To-do item -> Your output must reproduce all the records below precisely and contain no pictures.

Exercise materials ->
______________________________

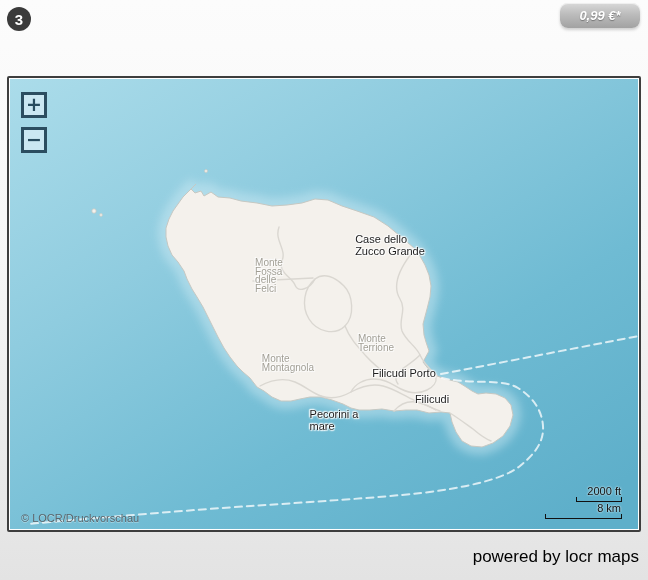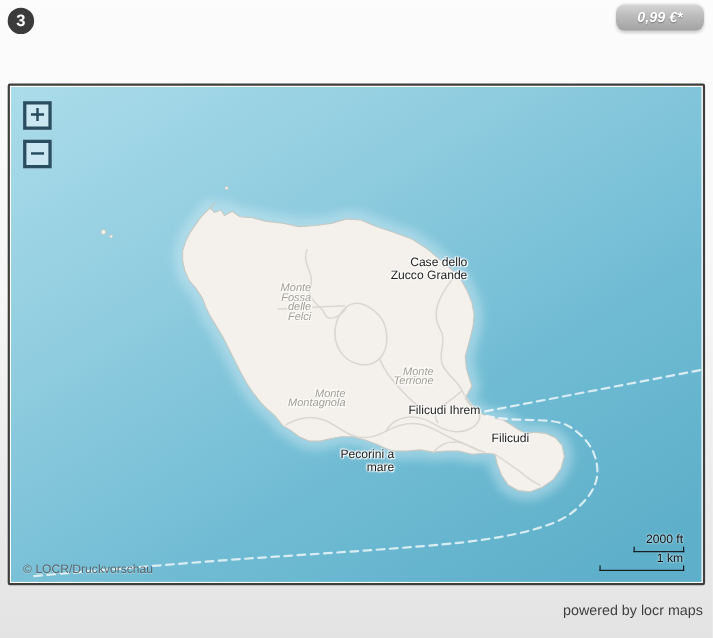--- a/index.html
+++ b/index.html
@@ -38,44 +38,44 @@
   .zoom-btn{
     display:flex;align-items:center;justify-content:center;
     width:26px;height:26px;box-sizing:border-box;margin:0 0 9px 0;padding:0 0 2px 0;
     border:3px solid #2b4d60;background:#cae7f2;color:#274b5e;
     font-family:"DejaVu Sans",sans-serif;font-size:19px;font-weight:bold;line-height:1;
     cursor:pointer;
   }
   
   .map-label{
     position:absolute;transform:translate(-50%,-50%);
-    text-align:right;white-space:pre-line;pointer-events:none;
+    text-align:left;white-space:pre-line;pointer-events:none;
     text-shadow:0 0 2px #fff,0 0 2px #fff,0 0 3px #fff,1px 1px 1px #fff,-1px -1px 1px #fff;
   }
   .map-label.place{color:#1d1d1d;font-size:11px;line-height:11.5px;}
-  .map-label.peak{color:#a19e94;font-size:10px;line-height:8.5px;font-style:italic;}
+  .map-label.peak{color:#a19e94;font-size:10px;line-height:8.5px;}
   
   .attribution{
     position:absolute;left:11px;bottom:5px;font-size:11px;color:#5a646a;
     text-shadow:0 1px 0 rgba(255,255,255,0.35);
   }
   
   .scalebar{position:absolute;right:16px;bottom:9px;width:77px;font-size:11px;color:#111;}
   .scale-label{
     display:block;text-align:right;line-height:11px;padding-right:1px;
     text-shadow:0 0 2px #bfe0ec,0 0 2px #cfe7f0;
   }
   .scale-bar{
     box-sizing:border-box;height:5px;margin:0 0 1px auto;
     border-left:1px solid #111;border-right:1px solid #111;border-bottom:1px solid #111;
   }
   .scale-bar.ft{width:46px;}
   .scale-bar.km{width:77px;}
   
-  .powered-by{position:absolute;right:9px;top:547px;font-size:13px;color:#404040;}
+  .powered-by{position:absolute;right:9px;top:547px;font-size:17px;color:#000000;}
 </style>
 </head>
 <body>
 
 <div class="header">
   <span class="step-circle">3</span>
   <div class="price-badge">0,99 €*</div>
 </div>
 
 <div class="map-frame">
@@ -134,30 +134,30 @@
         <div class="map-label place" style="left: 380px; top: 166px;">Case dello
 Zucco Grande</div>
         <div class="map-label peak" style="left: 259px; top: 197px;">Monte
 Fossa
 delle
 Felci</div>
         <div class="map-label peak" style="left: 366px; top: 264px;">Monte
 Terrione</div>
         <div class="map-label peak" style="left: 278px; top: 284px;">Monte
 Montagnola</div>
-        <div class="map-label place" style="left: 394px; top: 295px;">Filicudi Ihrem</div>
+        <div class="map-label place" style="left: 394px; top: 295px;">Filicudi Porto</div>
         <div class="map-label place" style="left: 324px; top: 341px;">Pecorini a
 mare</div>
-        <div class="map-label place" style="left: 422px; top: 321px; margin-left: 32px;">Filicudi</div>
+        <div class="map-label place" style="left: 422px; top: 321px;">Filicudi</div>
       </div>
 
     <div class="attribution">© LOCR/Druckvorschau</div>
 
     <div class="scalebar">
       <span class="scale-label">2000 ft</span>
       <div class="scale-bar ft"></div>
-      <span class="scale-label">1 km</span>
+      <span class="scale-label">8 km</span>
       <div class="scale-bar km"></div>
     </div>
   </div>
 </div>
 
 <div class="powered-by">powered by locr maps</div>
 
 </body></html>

______________________________

Task answer ->
--- a/index.html
+++ b/index.html
@@ -38,44 +38,44 @@
   .zoom-btn{
     display:flex;align-items:center;justify-content:center;
     width:26px;height:26px;box-sizing:border-box;margin:0 0 9px 0;padding:0 0 2px 0;
     border:3px solid #2b4d60;background:#cae7f2;color:#274b5e;
     font-family:"DejaVu Sans",sans-serif;font-size:19px;font-weight:bold;line-height:1;
     cursor:pointer;
   }
   
   .map-label{
     position:absolute;transform:translate(-50%,-50%);
-    text-align:right;white-space:pre-line;pointer-events:none;
+    text-align:left;white-space:pre-line;pointer-events:none;
     text-shadow:0 0 2px #fff,0 0 2px #fff,0 0 3px #fff,1px 1px 1px #fff,-1px -1px 1px #fff;
   }
   .map-label.place{color:#1d1d1d;font-size:11px;line-height:11.5px;}
-  .map-label.peak{color:#a19e94;font-size:10px;line-height:8.5px;font-style:italic;}
+  .map-label.peak{color:#a19e94;font-size:10px;line-height:8.5px;}
   
   .attribution{
     position:absolute;left:11px;bottom:5px;font-size:11px;color:#5a646a;
     text-shadow:0 1px 0 rgba(255,255,255,0.35);
   }
   
   .scalebar{position:absolute;right:16px;bottom:9px;width:77px;font-size:11px;color:#111;}
   .scale-label{
     display:block;text-align:right;line-height:11px;padding-right:1px;
     text-shadow:0 0 2px #bfe0ec,0 0 2px #cfe7f0;
   }
   .scale-bar{
     box-sizing:border-box;height:5px;margin:0 0 1px auto;
     border-left:1px solid #111;border-right:1px solid #111;border-bottom:1px solid #111;
   }
   .scale-bar.ft{width:46px;}
   .scale-bar.km{width:77px;}
   
-  .powered-by{position:absolute;right:9px;top:547px;font-size:13px;color:#404040;}
+  .powered-by{position:absolute;right:9px;top:547px;font-size:17px;color:#000000;}
 </style>
 </head>
 <body>
 
 <div class="header">
   <span class="step-circle">3</span>
   <div class="price-badge">0,99 €*</div>
 </div>
 
 <div class="map-frame">
@@ -134,30 +134,30 @@
         <div class="map-label place" style="left: 380px; top: 166px;">Case dello
 Zucco Grande</div>
         <div class="map-label peak" style="left: 259px; top: 197px;">Monte
 Fossa
 delle
 Felci</div>
         <div class="map-label peak" style="left: 366px; top: 264px;">Monte
 Terrione</div>
         <div class="map-label peak" style="left: 278px; top: 284px;">Monte
 Montagnola</div>
-        <div class="map-label place" style="left: 394px; top: 295px;">Filicudi Ihrem</div>
+        <div class="map-label place" style="left: 394px; top: 295px;">Filicudi Porto</div>
         <div class="map-label place" style="left: 324px; top: 341px;">Pecorini a
 mare</div>
-        <div class="map-label place" style="left: 422px; top: 321px; margin-left: 32px;">Filicudi</div>
+        <div class="map-label place" style="left: 422px; top: 321px;">Filicudi</div>
       </div>
 
     <div class="attribution">© LOCR/Druckvorschau</div>
 
     <div class="scalebar">
       <span class="scale-label">2000 ft</span>
       <div class="scale-bar ft"></div>
-      <span class="scale-label">1 km</span>
+      <span class="scale-label">8 km</span>
       <div class="scale-bar km"></div>
     </div>
   </div>
 </div>
 
 <div class="powered-by">powered by locr maps</div>
 
 </body></html>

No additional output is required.